State lawmakers in Illinois are among the highest paid in the nation. And after granting themselves a salary boost at the end of spring session, they’ll take home even more this fiscal year.
Included in the state budget recently passed by the Illinois General Assembly was a $1,628 pay raise for state lawmakers, which took effect when Illinois’ fiscal year 2020 began July 1.
Gov. J.B. Pritzker signed the budget into law June 6, after having cleared the General Assembly June 1 on a bipartisan vote.
Under the new budget, state lawmakers receive a cost-of-living increase of 2.4%, raising their annual income to $69,464. The national average for lawmaker pay is $38,434.
While the General Assembly had not previously accepted a pay raise since 2008, state lawmakers in Illinois were already the fifth-highest paid in the nation – and the highest-paid among those not considered “full-time” by the National Conference of State Legislatures, or NCSL.
NCSL classifies Illinois state lawmakers as “full-time lite,” meaning they serve smaller districts and work shorter sessions than full-time lawmakers, but are highly paid, employ large staffs and spend at least 80% of their job on legislative work.
In addition to their base salary, state lawmakers in Illinois can also receive $10,000 committee chairmanship stipends, per diems, mileage reimbursements and other perks.

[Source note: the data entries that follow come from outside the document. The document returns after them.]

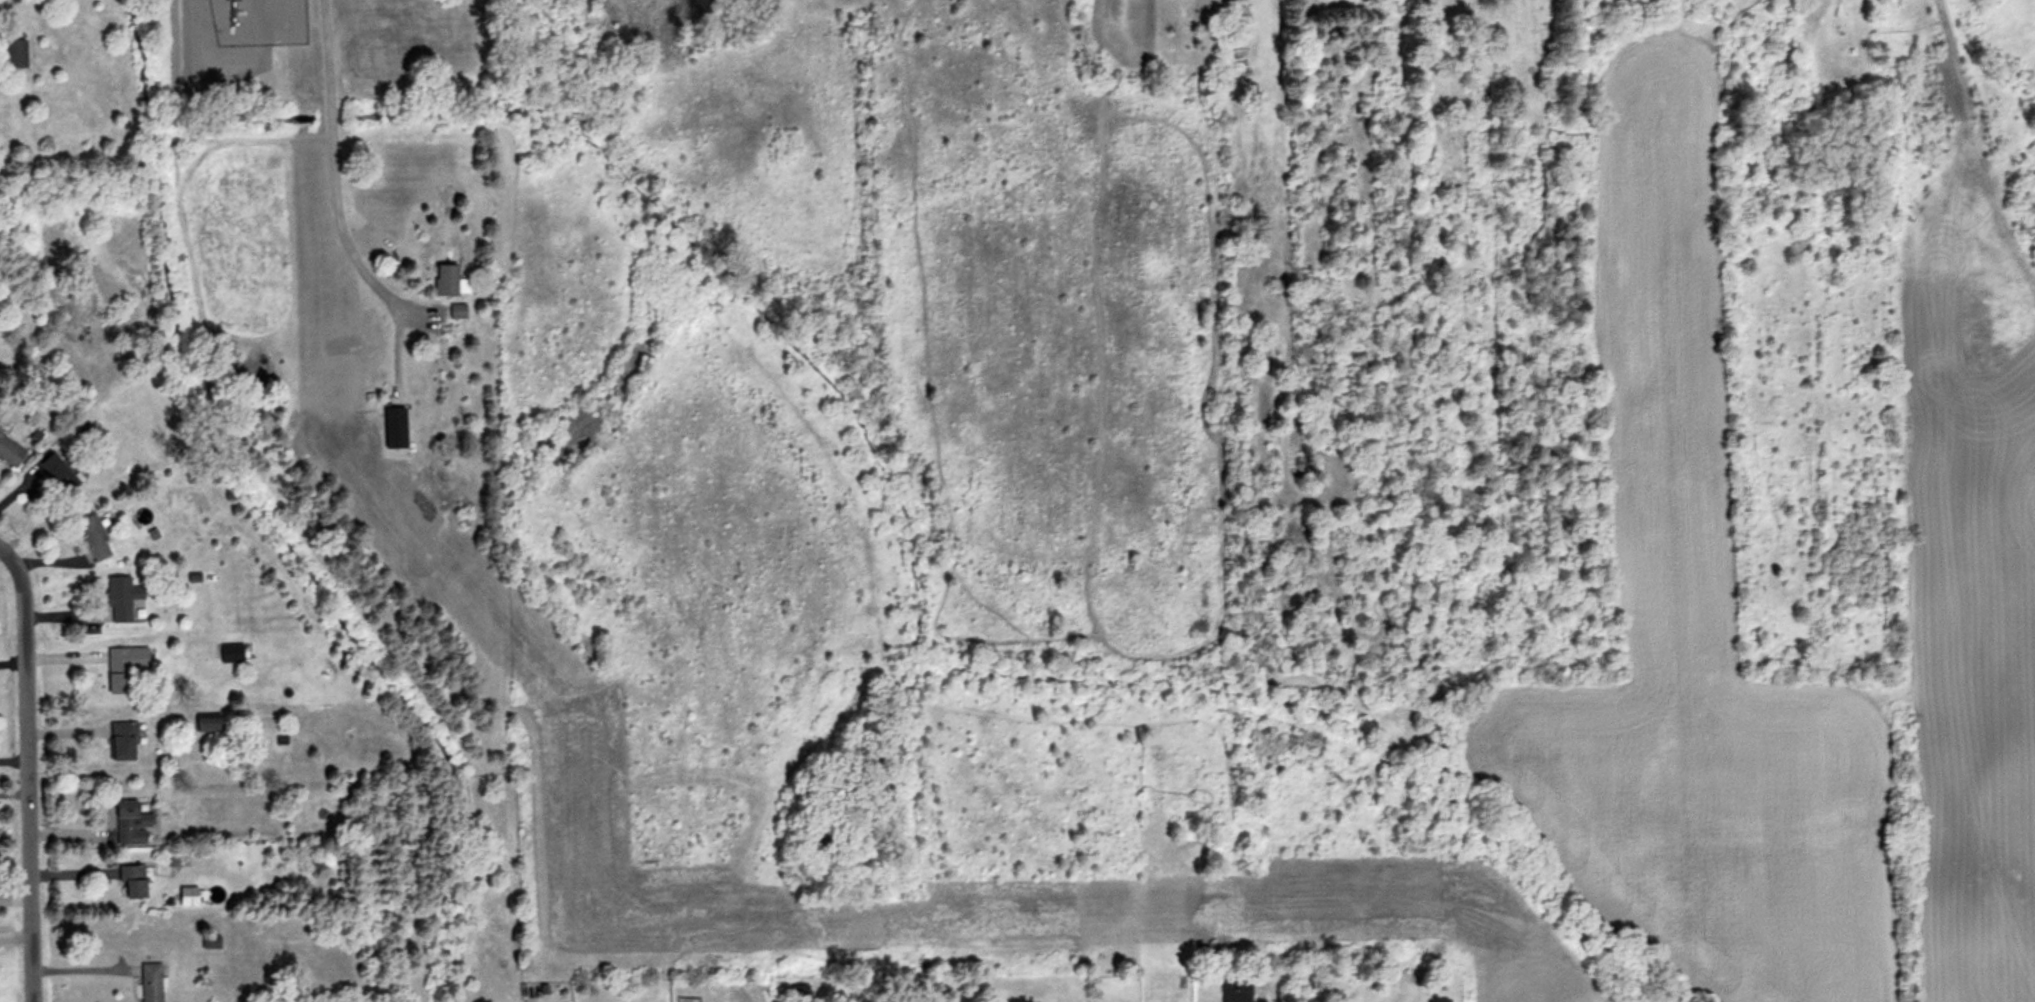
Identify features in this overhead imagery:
building: (1229, 0)
building: (14, 54)
road: (1975, 138)
road: (333, 187)
building: (445, 279)
building: (455, 311)
building: (394, 428)
building: (9, 453)
building: (57, 473)
building: (94, 538)
building: (120, 598)
building: (229, 653)
building: (118, 671)
building: (208, 725)
building: (122, 741)
road: (33, 767)
building: (131, 824)
building: (133, 882)
building: (187, 896)
building: (150, 983)
building: (938, 985)
building: (1236, 989)
building: (800, 993)

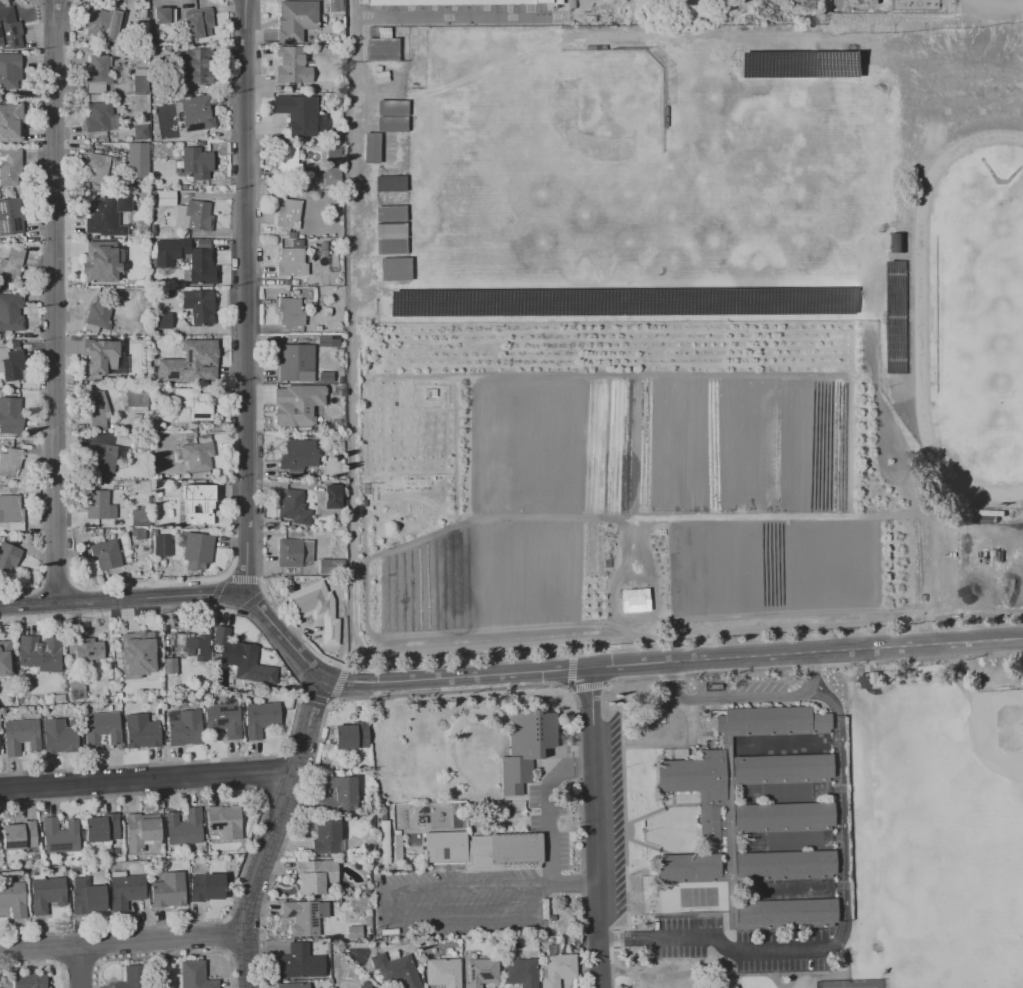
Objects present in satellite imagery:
building: (461, 2)
building: (1, 3)
building: (350, 11)
building: (160, 15)
building: (295, 19)
building: (101, 23)
building: (197, 23)
building: (9, 32)
building: (381, 46)
building: (198, 65)
building: (292, 65)
building: (96, 69)
building: (10, 71)
building: (382, 80)
building: (139, 83)
building: (172, 112)
building: (196, 112)
building: (297, 114)
building: (97, 116)
building: (10, 123)
park: (588, 127)
building: (140, 132)
building: (387, 147)
building: (334, 152)
building: (137, 160)
building: (285, 160)
building: (195, 162)
building: (10, 166)
building: (96, 168)
building: (332, 177)
building: (389, 183)
building: (166, 197)
building: (105, 214)
building: (289, 214)
building: (199, 215)
building: (10, 216)
building: (203, 243)
building: (169, 251)
building: (102, 261)
building: (12, 262)
building: (291, 262)
building: (202, 266)
road: (246, 299)
road: (56, 303)
building: (198, 306)
building: (291, 311)
building: (327, 311)
building: (99, 312)
building: (10, 314)
park: (979, 314)
track: (923, 315)
building: (897, 316)
building: (161, 321)
building: (327, 340)
building: (137, 345)
building: (104, 362)
building: (190, 362)
building: (296, 362)
building: (11, 363)
building: (325, 376)
building: (136, 400)
building: (194, 404)
building: (297, 404)
building: (98, 408)
building: (10, 415)
building: (136, 416)
building: (180, 436)
building: (203, 438)
building: (894, 440)
building: (197, 455)
building: (905, 455)
building: (299, 456)
building: (105, 458)
building: (9, 460)
building: (416, 482)
building: (331, 496)
building: (198, 504)
building: (99, 505)
building: (294, 507)
building: (11, 512)
building: (140, 513)
building: (339, 531)
building: (138, 533)
building: (342, 544)
building: (162, 545)
building: (199, 549)
building: (294, 551)
building: (9, 553)
building: (106, 554)
building: (331, 566)
road: (929, 578)
road: (180, 596)
building: (310, 599)
building: (634, 600)
building: (331, 630)
road: (928, 631)
building: (191, 645)
building: (86, 650)
building: (0, 652)
building: (39, 654)
building: (137, 656)
building: (243, 658)
road: (673, 661)
building: (170, 665)
road: (988, 677)
parking lot: (742, 688)
building: (76, 689)
road: (746, 698)
building: (260, 718)
building: (771, 719)
building: (222, 720)
building: (184, 727)
building: (101, 728)
building: (141, 731)
park: (998, 731)
building: (351, 735)
building: (21, 736)
building: (58, 736)
building: (526, 746)
building: (781, 766)
road: (148, 777)
building: (697, 786)
building: (343, 789)
building: (784, 815)
road: (839, 817)
parking lot: (618, 820)
building: (224, 821)
building: (183, 826)
road: (597, 827)
building: (102, 828)
building: (140, 832)
road: (275, 832)
building: (19, 835)
building: (60, 835)
park: (900, 836)
building: (327, 837)
building: (384, 842)
building: (445, 846)
building: (515, 848)
building: (397, 850)
road: (548, 851)
building: (784, 863)
building: (688, 865)
building: (315, 876)
road: (567, 886)
building: (205, 887)
road: (461, 888)
building: (125, 889)
building: (168, 890)
building: (47, 893)
building: (13, 898)
building: (87, 898)
building: (786, 912)
building: (304, 916)
road: (462, 924)
building: (354, 931)
road: (713, 940)
parking lot: (743, 944)
road: (121, 947)
building: (299, 962)
road: (84, 969)
building: (557, 969)
building: (396, 970)
building: (442, 972)
building: (481, 972)
building: (519, 972)
road: (697, 972)
road: (825, 972)
road: (782, 973)
building: (195, 975)
building: (132, 977)
building: (29, 980)
park: (848, 984)
building: (293, 985)
building: (365, 985)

States where lawmakers make more than Illinois – California, New York, Pennsylvania and Michigan – have full-time legislatures, according to NCSL.
Illinois lawmakers are in Springfield for about 70 days each year. But their salaries exceed the state’s median household income of $61,229, according to the U.S. Census Bureau.
The General Assembly Retirement System, or GARS, costs taxpayers millions in annual bailouts, as it contains less than 15 cents for every dollar needed to pay future benefits.
When taking those costs into account, Illinois taxpayers already pay their lawmakers 2.5 times over – once for their salaries and then the equivalent of 1.5 times salary for lawmakers’ pensions. In total, lawmaker compensation costs Illinois taxpayers more than $32 million a year.
After leaving Springfield, 58 former state lawmakers are collecting yearly pension payouts over $100,000, with 44 having accumulated over $1 million in total pension benefits, according to GARS documents compiled by the Institute. On average, the 58 former state lawmakers collecting six-figure pensions have accumulated nearly $1.5 million in total pension benefits, while averaging only $126,300 in total contributions.
In a state where residents pay one of the highest overall tax burdens in the nation, Illinoisans are justified in their frustration with a Statehouse that rewards itself while demanding more of taxpayers.